Even if you do not own a business, you may have already visited a notary public before – paid a small fee, showed ID, and signed a document in front of him/her. The notary added a stamp and his/her initials to your paper, and that was it. Seems simple and almost unnecessary, right? Simple, yes. But far from unnecessary, especially when your business and money are involved.
The Who and What
A notary public is an unbiased additional witness to two things: that the document in question was signed AND that all parties involved are who they say they are. For only a few bucks, you can walk away with the assurance that someone with a substantial level of legal authority has verified the signature of your document.

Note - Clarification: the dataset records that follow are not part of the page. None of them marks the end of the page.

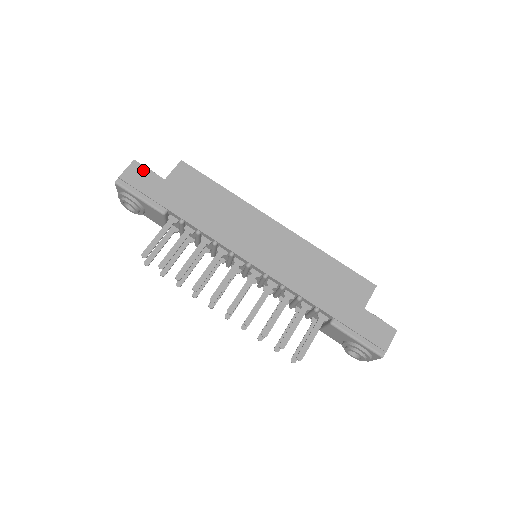
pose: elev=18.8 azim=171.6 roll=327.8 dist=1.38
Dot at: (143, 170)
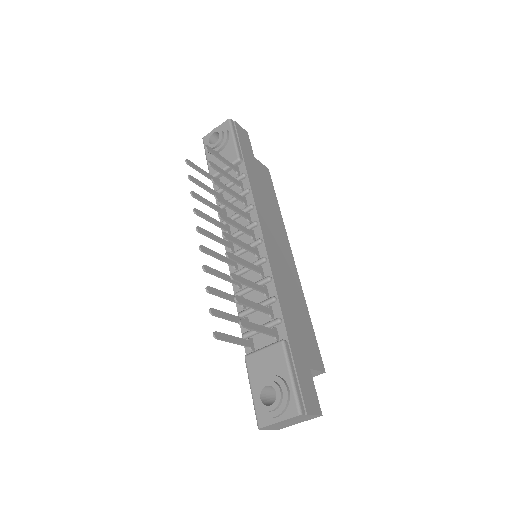
Dot at: (248, 139)
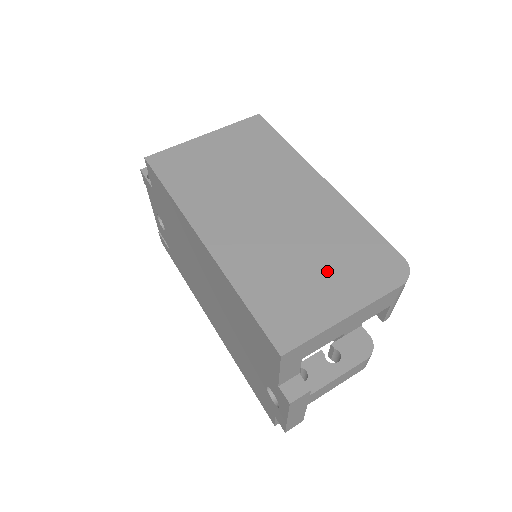
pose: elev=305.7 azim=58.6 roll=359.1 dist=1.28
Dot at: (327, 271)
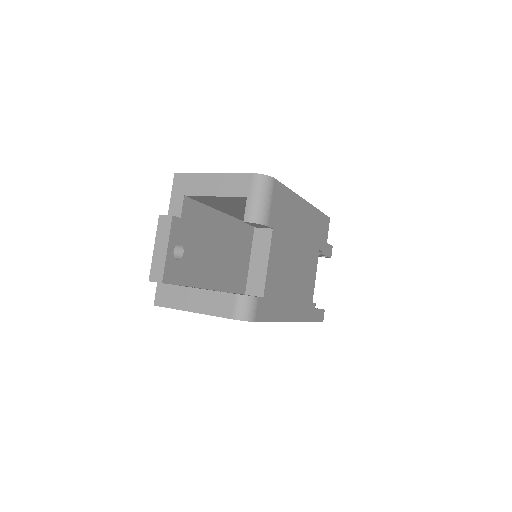
Dot at: occluded
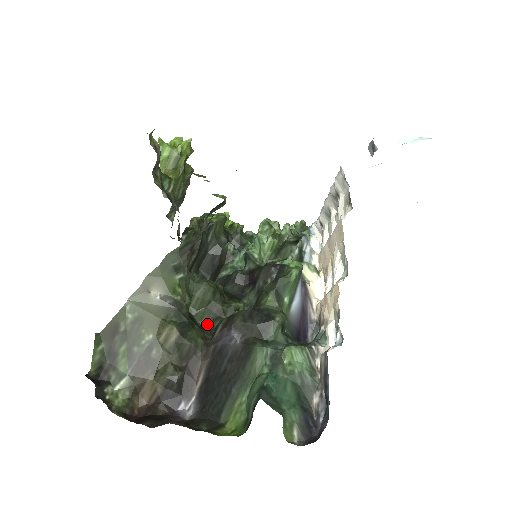
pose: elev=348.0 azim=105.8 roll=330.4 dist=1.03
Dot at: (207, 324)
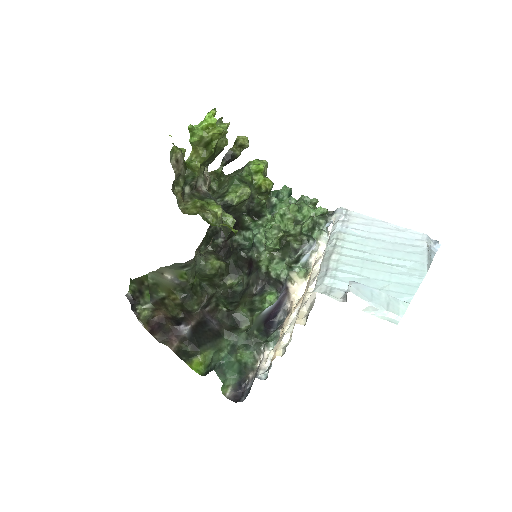
Dot at: (208, 286)
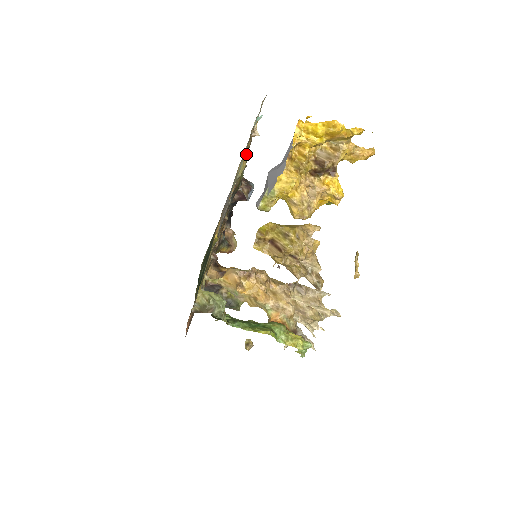
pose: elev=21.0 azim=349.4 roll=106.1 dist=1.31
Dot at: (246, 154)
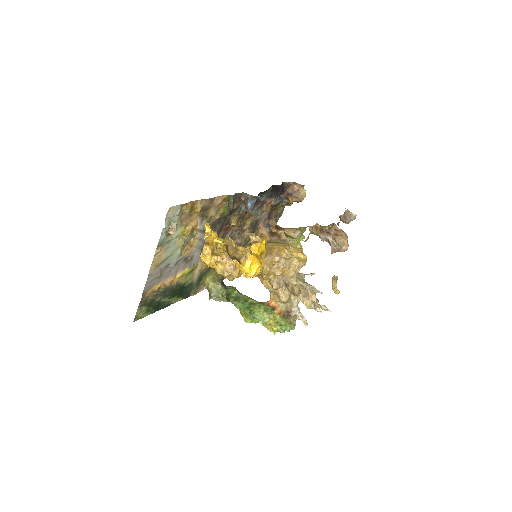
Dot at: (208, 207)
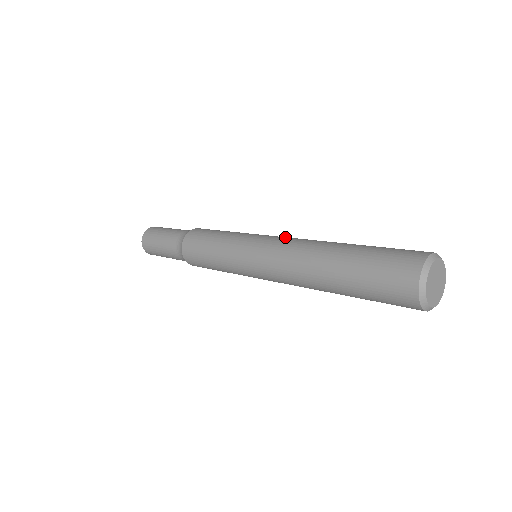
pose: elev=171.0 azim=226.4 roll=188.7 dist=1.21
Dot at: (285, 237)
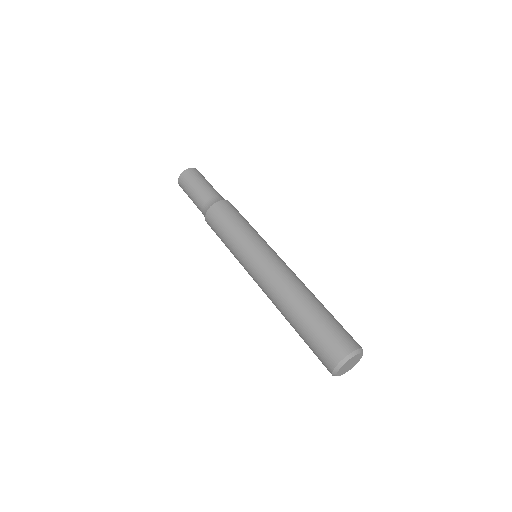
Dot at: (283, 262)
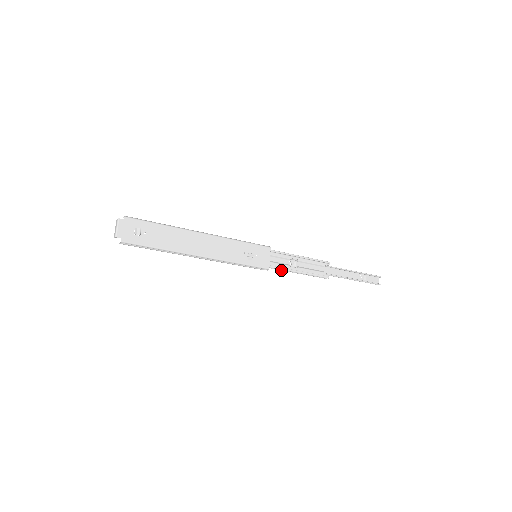
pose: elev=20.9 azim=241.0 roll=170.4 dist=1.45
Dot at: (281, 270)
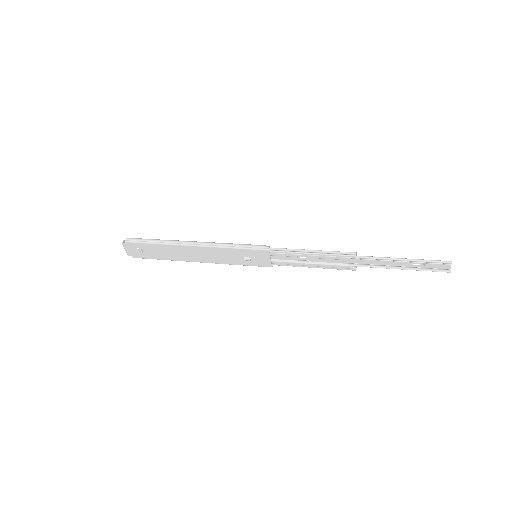
Dot at: (291, 263)
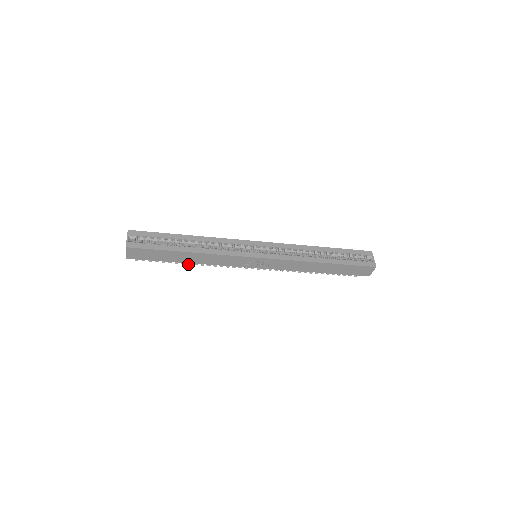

When should you use a notary? Are you signing a business or sales contract? If yes, then consider a notary. Have you loaned money to a friend/family member/business? If yes, then after creating a Promissory Note, your next step should be to notarize the signatures. Are you hiring or being hired as an independent contractor? If you do not already have a written Independent Contractor Agreement, do that first and then have it notarized.
If you are writing a Last Will and Testament, you are likely required to sign this document before a notary. But if not – do it anyway. If you and the other party in the agreement live in different locations, you can still verify the signatures through a local notary.
Why do you need to use a notary if the law does not require it? Because it can save you time, money, and frustration.
Consider this: a “horror” story from an attorney about the more than 15 days he and his client spent in negotiations just to prove whether or not the signature on an IOU was legitimate. Imagine wasting half of a month of your life trying to prove that the person who signed a contract with you actually signed the contract. How could you possibly avoid this insanity? Two words: Notary Public.
The Fine Print
While a notary can be a fairly powerful legal tool for you and your business, they are only meant to be witnesses – not document preparers or legal counsel. A notary public will neither prepare your contract for you nor will he/she provide you with any advice (other than where to sign).
Even if the law does not require that your contract/agreement/document be notarized, you would still be wise to make use of this service. As the popular saying goes – better safe than sorry.